» **CHECK YOUR UNDERSTANDING**
(1) According to the Hoon generator walkthrough, what are the three types of tank?
(2) Reproduce everything in the Hoon generator walkthrough from "This code might" down to "(sole-result (cask tang))".

» **EXCERPTED TEXT**
++++++++
Let's go over what exactly is happening in this code.

/-  sole
/+  generators
=,  [sole generators]

Here we bring in some of the types we are going to need from /sur/sole and gates we will use from /lib/generators. We use some special runes for this.

/- is a Ford rune used to import types from sur.

/+ is a Ford rune used to import libraries from lib.

=, is a rune that allows us to expose a namespace. We do this to avoid having to write sole-result:sole instead of sole-result or print:generators instead of print.

:-  %ask
|=  *

This code might be familiar. Just as with their %say cousins, %ask generators need to produce a cell, the head of which specifies what kind of generator we are running.

With |= *, we create a gate and ignore the standard arguments we are given, because we're not using them.

^-  (sole-result (cask tang))

%ask generators need to have the second half of the cell be a gate that produces a sole-result, one that in this case contains a cask of tang. We use the ^- rune to constrain the generator's output to such a sole-result.

A cask is a pair of a mark name and a noun. Recall that a mark can be thought of as an Arvo-level MIME type for data.

A tang is a list of tank, and a tank is a structure for printing data. There are three types of tank: leaf, palm, and rose. A leaf is for printing a single noun, a rose is for printing rows of data, and a palm is for printing backstep-indented lists.

%+  print    leaf+"What is your favorite color?"
%+  prompt   [%& %prompt "color: "]
|=  t=tape
%+  produce  %tang

Because we imported generators, we can access its contained gates, three of which we use in axe.hoon: print, prompt, and produce.

print is used for printing a tank to the console.

In our example, %+ is the rune to call a gate, and our gate print takes one argument which is a tank to print. The + here is syntactic sugar for [leaf "What is your favorite color?"] that just makes it easier to write.

prompt is used to construct a prompt for the user to provide input. It takes a single argument that is a tuple. Most %ask generators will want to use the prompt gate.

The first element of the prompt sample is a flag that indicates whether what the user typed should be echoed out to them or hidden. %& will produce echoed output and %| will hide the output (for use in passwords or other secret text).
++++++++
» **Stored data**
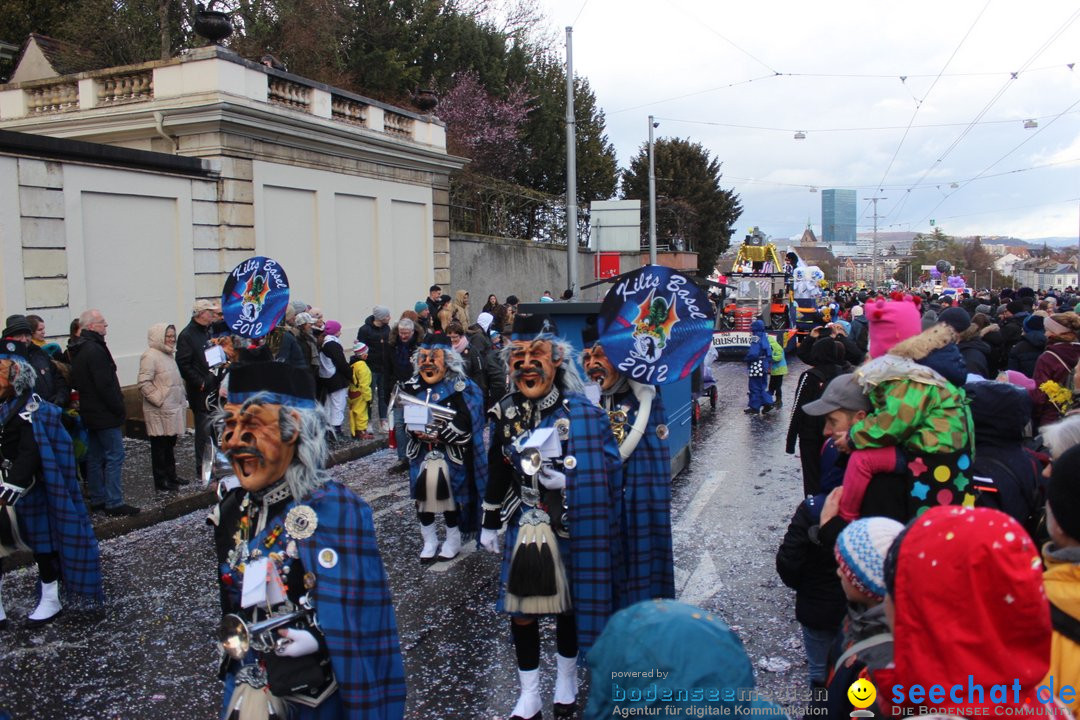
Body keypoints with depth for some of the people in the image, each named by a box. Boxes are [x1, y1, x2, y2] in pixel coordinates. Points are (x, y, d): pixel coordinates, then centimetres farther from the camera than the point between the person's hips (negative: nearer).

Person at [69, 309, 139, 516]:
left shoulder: (78, 350, 13)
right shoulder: (95, 350, -19)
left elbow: (76, 382, 18)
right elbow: (106, 385, -23)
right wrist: (120, 409, -14)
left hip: (90, 413, 10)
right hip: (105, 414, -10)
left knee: (95, 458, 14)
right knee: (114, 456, -6)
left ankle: (97, 499, 22)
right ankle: (114, 502, -5)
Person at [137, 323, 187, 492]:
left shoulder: (168, 355, 15)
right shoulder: (150, 356, -15)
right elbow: (144, 383, -21)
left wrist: (181, 400, 18)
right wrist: (159, 400, -21)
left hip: (172, 410, 9)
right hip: (159, 413, -9)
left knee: (169, 445, 18)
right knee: (159, 447, -1)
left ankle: (171, 476, 28)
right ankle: (161, 482, 7)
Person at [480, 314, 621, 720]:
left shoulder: (582, 413, -12)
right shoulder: (504, 414, -1)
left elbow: (608, 471, -9)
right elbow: (498, 475, 9)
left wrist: (567, 481, -24)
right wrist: (489, 525, 12)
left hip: (569, 529, -2)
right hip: (523, 528, 3)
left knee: (568, 606, 15)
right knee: (521, 612, 8)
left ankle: (566, 680, 39)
++++++++
» **TASK ANSWERS**
(1) Leaf, palm, and rose.

(2)
This code might be familiar. Just as with their %say cousins, %ask generators need to produce a cell, the head of which specifies what kind of generator we are running.

With |= *, we create a gate and ignore the standard arguments we are given, because we're not using them.

^-  (sole-result (cask tang))